(Beginning of Material shown)

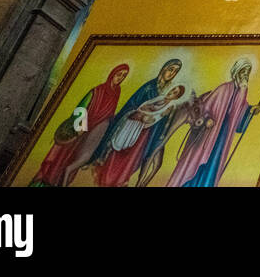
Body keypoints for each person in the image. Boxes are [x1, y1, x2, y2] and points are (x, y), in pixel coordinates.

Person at [72, 58, 182, 186]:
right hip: (131, 125)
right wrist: (138, 114)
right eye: (171, 70)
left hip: (145, 134)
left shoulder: (168, 92)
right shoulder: (149, 87)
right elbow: (132, 105)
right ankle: (106, 178)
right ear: (164, 69)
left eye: (175, 72)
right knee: (118, 153)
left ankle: (121, 181)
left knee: (131, 160)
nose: (172, 74)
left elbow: (163, 117)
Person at [167, 57, 260, 187]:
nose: (245, 75)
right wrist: (207, 120)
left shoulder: (240, 95)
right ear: (237, 71)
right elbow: (203, 108)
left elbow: (239, 113)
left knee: (213, 165)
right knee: (197, 163)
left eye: (248, 72)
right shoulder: (223, 89)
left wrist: (250, 111)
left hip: (222, 138)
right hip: (208, 135)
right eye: (243, 71)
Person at [29, 63, 127, 187]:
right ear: (112, 74)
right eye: (119, 74)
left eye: (124, 76)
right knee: (59, 161)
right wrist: (80, 128)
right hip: (80, 132)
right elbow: (80, 109)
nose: (121, 78)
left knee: (75, 162)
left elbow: (109, 113)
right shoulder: (97, 91)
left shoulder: (116, 92)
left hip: (91, 134)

(End of Material shown)

Work instruction: Show the lines in the entries above that include the string "shoulder".

Written solution:
left shoulder: (168, 92)
right shoulder: (149, 87)
left shoulder: (240, 95)
right shoulder: (223, 89)
right shoulder: (97, 91)
left shoulder: (116, 92)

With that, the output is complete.